Inzwischen ist aus dem Unternehmen eine internationale Marke geworden. Im August 2017 wurde der Verkauf in den USA gestartet, für Canyon-Gründer und Geschäftsführer Roman ­Arnold ein "großer Meilenstein für die gesamte Canyon-Familie". Damit ist das Unternehmen jetzt in rund 125 Märkten präsent, wobei Deutschland ­ungefähr für 60 Prozent des Umsatzes steht (Gesamtumsatz 2016: 186,5 Millionen Euro). Entsprechend wird von hier aus auch das Marketing bestimmt, wobei man, so John Keiller, eine übergreifende Strategie verfolgt, ergänzt von Aktionen vor Ort.
Das Marketing besteht maßgeblich aus dem Sponsoring von Radsportlern, die mit Bikes von Canyon an Rennen teilnehmen, und aus der Veranstaltung von Events, um sich vor Ort als echte Profi-Marke zu präsentieren. "Für uns ist es wichtig, die Bike-Fans untereinander zu vernetzen", betont John Keiller. "Des­wegen veranstalten wir Events mit einem hohen Impact." 

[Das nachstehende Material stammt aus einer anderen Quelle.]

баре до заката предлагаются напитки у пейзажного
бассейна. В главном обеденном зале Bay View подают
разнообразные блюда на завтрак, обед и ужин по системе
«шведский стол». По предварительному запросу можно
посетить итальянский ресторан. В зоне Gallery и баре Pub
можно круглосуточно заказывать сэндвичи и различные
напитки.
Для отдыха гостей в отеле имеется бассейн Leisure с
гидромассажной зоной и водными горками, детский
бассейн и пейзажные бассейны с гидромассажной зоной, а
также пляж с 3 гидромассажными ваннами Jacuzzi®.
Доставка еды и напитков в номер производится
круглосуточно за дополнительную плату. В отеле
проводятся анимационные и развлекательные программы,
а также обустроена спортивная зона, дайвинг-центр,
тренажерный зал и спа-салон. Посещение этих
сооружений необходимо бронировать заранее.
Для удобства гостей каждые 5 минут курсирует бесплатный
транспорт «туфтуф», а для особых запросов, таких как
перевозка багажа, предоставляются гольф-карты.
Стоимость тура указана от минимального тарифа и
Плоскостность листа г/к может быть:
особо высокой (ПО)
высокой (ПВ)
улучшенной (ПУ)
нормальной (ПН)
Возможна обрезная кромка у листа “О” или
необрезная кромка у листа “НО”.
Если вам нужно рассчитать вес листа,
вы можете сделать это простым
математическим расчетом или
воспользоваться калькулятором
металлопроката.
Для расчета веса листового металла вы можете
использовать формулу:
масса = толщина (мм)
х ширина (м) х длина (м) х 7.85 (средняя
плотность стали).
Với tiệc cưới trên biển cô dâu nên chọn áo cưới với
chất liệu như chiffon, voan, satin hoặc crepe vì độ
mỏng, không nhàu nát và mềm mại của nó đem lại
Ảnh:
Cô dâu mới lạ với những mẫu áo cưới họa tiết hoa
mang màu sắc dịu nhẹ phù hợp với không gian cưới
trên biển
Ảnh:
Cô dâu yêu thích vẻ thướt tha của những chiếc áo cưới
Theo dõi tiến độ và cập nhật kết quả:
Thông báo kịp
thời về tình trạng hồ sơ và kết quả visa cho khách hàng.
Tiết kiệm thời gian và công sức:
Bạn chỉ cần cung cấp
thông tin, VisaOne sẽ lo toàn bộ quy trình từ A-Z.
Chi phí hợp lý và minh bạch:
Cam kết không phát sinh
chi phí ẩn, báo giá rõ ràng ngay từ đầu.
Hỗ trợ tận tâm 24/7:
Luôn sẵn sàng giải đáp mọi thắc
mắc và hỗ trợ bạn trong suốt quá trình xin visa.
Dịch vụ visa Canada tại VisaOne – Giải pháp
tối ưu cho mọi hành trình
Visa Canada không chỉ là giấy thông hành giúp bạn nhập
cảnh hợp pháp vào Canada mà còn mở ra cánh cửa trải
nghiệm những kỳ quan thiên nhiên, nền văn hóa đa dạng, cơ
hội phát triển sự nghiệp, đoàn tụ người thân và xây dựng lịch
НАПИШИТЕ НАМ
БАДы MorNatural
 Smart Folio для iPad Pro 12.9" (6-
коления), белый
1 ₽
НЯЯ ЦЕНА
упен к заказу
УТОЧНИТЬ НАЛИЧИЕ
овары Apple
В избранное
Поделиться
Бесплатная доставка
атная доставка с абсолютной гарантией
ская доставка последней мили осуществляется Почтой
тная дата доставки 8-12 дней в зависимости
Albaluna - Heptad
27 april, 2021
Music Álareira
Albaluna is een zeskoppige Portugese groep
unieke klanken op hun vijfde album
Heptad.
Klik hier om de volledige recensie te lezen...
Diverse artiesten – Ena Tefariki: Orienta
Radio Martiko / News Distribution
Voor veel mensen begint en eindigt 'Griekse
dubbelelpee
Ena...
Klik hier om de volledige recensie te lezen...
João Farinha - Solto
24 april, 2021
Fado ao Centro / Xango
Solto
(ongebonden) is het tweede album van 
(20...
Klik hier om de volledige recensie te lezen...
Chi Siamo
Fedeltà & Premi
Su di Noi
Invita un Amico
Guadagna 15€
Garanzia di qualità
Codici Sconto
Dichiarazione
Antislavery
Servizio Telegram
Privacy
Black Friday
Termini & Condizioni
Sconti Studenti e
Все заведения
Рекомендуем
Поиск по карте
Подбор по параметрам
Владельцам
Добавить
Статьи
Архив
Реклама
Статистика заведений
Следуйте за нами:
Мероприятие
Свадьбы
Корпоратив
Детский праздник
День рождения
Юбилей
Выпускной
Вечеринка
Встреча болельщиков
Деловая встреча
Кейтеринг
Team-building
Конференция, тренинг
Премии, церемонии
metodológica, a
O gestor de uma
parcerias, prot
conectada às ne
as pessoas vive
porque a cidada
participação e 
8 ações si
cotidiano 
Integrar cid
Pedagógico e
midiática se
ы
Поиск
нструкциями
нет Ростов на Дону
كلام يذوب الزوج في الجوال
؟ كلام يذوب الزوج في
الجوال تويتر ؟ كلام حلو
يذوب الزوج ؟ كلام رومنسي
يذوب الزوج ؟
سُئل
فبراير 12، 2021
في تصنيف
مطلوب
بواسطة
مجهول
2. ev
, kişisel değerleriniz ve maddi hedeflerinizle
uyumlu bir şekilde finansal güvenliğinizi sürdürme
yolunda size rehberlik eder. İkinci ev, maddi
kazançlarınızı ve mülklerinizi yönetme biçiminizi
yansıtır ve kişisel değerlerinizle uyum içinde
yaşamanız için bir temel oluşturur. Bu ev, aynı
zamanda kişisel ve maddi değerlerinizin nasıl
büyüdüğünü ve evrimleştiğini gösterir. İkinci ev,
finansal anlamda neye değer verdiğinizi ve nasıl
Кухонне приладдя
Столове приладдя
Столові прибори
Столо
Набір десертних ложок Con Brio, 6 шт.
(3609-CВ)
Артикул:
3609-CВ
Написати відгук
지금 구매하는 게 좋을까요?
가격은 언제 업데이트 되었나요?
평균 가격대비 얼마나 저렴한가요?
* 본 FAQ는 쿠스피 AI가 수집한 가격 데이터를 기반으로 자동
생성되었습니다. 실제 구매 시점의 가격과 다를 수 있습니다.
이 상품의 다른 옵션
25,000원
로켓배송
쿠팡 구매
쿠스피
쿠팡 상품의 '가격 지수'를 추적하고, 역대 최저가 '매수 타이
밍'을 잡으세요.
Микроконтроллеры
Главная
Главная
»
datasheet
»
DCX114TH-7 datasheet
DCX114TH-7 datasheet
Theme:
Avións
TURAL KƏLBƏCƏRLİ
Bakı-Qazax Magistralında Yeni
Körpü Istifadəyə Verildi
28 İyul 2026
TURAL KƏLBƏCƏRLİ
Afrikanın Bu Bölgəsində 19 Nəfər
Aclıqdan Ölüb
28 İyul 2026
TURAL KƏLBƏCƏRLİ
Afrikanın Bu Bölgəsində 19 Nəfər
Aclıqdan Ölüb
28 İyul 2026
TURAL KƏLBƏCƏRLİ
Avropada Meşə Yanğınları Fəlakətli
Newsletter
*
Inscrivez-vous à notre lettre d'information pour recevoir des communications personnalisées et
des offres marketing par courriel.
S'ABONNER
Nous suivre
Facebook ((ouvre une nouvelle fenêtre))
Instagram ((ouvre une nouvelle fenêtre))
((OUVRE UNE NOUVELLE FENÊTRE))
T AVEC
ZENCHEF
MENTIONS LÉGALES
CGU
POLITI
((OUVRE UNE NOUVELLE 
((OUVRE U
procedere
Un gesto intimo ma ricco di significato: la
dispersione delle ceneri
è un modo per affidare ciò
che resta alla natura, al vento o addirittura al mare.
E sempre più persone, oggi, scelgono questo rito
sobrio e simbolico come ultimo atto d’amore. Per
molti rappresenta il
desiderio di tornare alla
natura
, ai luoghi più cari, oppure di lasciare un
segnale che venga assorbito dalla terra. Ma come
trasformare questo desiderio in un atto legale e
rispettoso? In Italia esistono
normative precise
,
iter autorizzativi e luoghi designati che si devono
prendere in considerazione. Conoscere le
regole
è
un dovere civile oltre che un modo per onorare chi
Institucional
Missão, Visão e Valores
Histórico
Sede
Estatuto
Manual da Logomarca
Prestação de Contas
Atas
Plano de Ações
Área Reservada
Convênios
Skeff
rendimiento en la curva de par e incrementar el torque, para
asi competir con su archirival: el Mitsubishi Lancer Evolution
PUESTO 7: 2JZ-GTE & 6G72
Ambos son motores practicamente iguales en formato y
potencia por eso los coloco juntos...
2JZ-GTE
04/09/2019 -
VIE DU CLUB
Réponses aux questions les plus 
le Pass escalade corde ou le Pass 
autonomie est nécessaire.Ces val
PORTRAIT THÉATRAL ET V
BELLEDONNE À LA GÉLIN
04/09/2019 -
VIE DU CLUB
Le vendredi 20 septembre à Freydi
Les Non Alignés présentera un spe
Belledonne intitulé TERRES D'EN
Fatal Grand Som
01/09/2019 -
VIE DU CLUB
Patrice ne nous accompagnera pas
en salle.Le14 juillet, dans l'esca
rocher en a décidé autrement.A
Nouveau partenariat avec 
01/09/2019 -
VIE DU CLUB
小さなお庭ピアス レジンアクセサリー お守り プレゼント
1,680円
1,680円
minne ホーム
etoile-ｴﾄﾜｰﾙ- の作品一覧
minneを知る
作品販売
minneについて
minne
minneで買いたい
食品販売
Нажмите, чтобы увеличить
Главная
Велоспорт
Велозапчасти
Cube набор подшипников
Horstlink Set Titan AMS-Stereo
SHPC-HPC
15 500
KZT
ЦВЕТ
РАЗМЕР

Manche Events locken Tausende Besucher an

Was darunter zu verstehen ist, zeigt beispielsweise das Pure Cycling Festival, zu dem Canyon im vergangenen März nach Koblenz einlud. Zum Saisonstart lockte die Marke mit diversen Rennveranstaltungen und Workshops, einer Teststrecke für Probefahrten sowie dem Besuch von ­Canyon.Home und Canyon.Factory, wie Showroom und Produktion gern genannt werden. Es kamen rund 13.000 Besucher.
Jedes Rennen, jedes Event, jeder Test, jede Produktvorstellung wird anschließend über Social-Media-Kanäle wie Facebook (594.000 Fans), YouTube (46.000 Abonnenten) und Instagram (571.000 Abonnenten) höchst erfolgreich weiter inszeniert. ­Zudem nutzt Canyon verschiedene Produkte der Salesforce-Plattform, um sich mit Kunden, aber auch Partnern und Mitarbeitern zu vernetzen. Keiller: "Wir alle haben eine große Leidenschaft für Canyon und sind Fans unserer Marke. Damit wollen wir potenzielle Kunden anstecken und sie ebenso zu Fans machen." 
Kürzlich wurde die Zahl ­dieser Fans um einen älteren Kundenkreis erweitert. Vor knapp einem Jahr stellte Canyon sein erstes E-Bike vor - in einer sportlich aggressiven Variante. Eigentlich widerspricht dies dem Slogan "Pure ­Cycling". Zudem wird für ­E-Bikes ein Vor-Ort-Handelsservice benötigt, weshalb man nun mit dem Shimano-Service-Netz zusammenarbeitet. Doch der Markt ist zu verlockend. Keiller: "Wir haben das lange diskutiert und den richtigen Zeitpunkt abgewartet." Jetzt ist es soweit.